One limitation of the present study is represented by the diagnostic criteria used for depression. We used self-administered questionnaires without further clinical evaluation, as other researchers have done.30 Also, the sample size, although it was sufficient as compared with previous studies, could be greater in order to demonstrate more statistical significant differences among the examined groups. We examined only IL-6 and sIL-6R as representatives of the acute stage of MS, although there is a complicated cytokine network that contributes to the pathogenesis of both MS and depression.
Given the overlap of symptoms between depression and MS, the diagnosis of depression in patients with MS is often complicated and underestimated. Because depression is common and can temporarily fluctuate in patients with MS, healthcare providers must have the necessary tools to make timely and accurate diagnoses.
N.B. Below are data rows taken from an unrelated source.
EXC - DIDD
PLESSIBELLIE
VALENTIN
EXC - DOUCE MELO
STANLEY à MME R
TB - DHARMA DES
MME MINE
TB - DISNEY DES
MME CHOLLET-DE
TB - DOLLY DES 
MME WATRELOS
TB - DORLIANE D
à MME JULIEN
Our results indicate that the diagnosis of depression in MS patients, particularly during the acute phase of the disease, is critical before initiation of anti-inflammatory or immune-therapy. The treatment of depression may provide a novel disease-modifying strategy, and therapy with corticosteroids may affect the long-term prognosis of both depression and MS.
Undoubtedly, more research is required, in order to investigate the association between MS, inflammation, and depression, and even more cytokines may intervene in the spectrum of depressive phenomena in MS or may be beneficial in the therapeutic approach to the disease.